The site is located in a hot and arid part of Upper Egypt, amidst a noisy, dusty and densely constructed area with mixed traffic of motorcycles, pedestrians, cattle and a makeshift small market right outside the main entrance. This posed a major challenge. The new building must offer peace and tranquility.

Approaching various challenges separately would make it impossible to arrive at a satisfactory solution so that the new building can offer peace and tranquility for its users. For example, if operable windows were used on the exterior to allow for cross-ventilation that would have meant poor performance in terms of noise, dust and odor control. The decision was to limit openings at or close to street level, to just the entrances, while tackling all these challenges at the roof’s higher altitude.

The main dome is constructed using Egyptian-made light sand block (0.5 ton/m3), decreasing the building’s own-weight, and thus decreasing the volume of the reinforced concrete elements. Its dimensions (100x200x600 mm) allowed for applying a special cutting list and a simple staggered tessellation yielding its unique aesthetic.

The mosque is a hybrid structure incorporating simple skeletal concrete with a roof structure featuring two unique domes and 108 typical pendentives allowing fresh high altitude northern breeze to filter into the mosque, indirect glare-less sunlight to naturally illuminate the interior, and rain-water to be collected and used for cleaning and watering plants. A special steel compass had to be devised to guarantee the meticulous spatial positioning of every single block.

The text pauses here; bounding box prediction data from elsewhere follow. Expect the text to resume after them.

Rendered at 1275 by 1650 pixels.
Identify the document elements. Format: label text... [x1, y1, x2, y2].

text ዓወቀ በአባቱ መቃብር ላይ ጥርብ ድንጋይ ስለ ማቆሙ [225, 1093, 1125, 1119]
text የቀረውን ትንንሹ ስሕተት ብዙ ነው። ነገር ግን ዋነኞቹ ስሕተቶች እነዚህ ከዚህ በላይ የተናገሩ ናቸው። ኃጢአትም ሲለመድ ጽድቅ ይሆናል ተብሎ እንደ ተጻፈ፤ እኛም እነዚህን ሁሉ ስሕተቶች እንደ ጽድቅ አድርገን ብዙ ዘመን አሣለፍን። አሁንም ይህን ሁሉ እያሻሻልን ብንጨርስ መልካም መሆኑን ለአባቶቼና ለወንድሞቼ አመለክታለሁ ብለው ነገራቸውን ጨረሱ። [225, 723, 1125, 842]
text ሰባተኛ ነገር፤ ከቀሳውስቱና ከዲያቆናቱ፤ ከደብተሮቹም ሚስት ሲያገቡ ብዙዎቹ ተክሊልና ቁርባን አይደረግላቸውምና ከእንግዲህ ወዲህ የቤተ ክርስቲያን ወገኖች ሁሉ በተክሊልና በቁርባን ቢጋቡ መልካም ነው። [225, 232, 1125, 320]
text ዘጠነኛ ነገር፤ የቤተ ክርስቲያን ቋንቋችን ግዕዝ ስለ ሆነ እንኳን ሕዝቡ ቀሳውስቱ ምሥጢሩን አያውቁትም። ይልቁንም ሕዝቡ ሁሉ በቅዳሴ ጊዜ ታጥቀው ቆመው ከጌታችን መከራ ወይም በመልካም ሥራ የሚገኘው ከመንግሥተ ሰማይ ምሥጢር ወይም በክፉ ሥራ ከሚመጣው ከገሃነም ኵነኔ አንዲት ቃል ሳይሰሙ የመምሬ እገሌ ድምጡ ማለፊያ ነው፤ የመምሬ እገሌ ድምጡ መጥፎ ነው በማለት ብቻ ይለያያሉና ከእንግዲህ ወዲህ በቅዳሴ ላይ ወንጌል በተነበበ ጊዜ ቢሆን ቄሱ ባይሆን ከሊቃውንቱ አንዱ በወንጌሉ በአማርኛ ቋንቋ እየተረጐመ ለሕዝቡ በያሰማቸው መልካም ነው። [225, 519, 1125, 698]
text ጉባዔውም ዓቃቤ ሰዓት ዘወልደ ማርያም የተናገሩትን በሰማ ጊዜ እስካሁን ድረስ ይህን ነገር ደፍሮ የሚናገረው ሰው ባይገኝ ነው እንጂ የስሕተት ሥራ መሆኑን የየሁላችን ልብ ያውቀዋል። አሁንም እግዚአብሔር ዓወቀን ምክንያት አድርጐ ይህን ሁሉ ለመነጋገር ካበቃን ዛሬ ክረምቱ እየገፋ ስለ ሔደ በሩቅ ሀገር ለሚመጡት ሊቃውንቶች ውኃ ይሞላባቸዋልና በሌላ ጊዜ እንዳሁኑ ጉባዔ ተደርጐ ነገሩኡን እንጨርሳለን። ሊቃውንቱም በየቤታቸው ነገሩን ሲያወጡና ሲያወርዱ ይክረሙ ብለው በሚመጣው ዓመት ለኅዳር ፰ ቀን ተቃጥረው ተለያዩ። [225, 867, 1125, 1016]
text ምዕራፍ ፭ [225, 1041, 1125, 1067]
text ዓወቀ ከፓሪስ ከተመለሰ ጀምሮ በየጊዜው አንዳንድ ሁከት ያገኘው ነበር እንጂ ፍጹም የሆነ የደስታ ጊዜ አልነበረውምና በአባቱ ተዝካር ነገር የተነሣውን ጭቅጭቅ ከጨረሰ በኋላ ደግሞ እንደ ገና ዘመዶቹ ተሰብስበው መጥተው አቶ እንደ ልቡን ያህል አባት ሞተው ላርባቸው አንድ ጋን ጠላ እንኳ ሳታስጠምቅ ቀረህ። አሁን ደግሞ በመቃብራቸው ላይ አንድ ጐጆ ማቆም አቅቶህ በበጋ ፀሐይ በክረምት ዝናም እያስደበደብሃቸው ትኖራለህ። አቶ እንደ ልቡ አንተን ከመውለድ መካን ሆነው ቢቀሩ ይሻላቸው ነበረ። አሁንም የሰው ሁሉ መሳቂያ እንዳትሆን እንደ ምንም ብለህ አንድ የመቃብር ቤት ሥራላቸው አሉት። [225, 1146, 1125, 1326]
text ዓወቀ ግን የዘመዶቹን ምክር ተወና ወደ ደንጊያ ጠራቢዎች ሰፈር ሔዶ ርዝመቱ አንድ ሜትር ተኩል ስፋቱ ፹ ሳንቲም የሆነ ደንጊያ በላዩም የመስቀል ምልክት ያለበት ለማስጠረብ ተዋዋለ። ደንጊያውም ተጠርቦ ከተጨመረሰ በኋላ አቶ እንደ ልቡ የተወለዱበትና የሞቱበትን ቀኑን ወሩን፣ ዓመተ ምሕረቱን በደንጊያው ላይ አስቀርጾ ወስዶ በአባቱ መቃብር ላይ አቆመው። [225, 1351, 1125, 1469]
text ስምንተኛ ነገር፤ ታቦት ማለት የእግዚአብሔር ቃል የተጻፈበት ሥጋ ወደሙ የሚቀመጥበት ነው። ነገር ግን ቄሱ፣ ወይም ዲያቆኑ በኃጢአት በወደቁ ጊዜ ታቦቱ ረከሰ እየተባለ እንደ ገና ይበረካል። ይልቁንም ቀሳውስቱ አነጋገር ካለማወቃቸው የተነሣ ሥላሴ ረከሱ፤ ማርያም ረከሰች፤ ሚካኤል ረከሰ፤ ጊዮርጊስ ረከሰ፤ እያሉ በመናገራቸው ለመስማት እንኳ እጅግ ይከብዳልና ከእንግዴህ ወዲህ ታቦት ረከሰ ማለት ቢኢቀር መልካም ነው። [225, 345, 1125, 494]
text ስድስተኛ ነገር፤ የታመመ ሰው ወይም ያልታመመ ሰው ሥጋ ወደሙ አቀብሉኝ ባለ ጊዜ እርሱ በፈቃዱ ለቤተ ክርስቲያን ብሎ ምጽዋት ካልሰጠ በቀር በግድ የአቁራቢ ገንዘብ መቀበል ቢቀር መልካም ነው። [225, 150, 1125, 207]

The multi-purpose hall is designed to accommodate seasonal increases in the numbers of worshippers, during Fridays and the Holy month of Ramadan, as well as serving an array of activities all year round; temporary medical clinics, after-school and literacy tuition classes, etc...
This reiterates the original all-inclusive function of the mosque; a place for ritualistic worship but equally a service center that offers aid and refuge to its community regardless of religious affiliations.

All the materials were sourced to complement the environmentally sensitive approach governing the entire scheme.

The technical solutions, constructability manoeuvres and material choices were not thought of in a dry technical manner. They were deployed within a holistic strategy motivated by a strong commitment to a unified approach aspiring to achieve a balance that would suffice more than the technical level. The aspiration was to go beyond mere engineering innovativeness into the realms of fresh interpretations of architectural history, philosophy, semiotics and aesthetics.

This unison between the multiple facets of architecture, could not have happened haphazardly. This was made possible through a premeditated commitment to a number of concepts rooted in principles held by the architect as immutable and absolute, as applied to the ever-changing reality of time and space in a given moment in time and space.

The project gives the population a renewed sense of pride and confidence in their own heritage and tradition. A “Bilbao Effect” so to speak, albeit firmly rooted in Upper Egypt.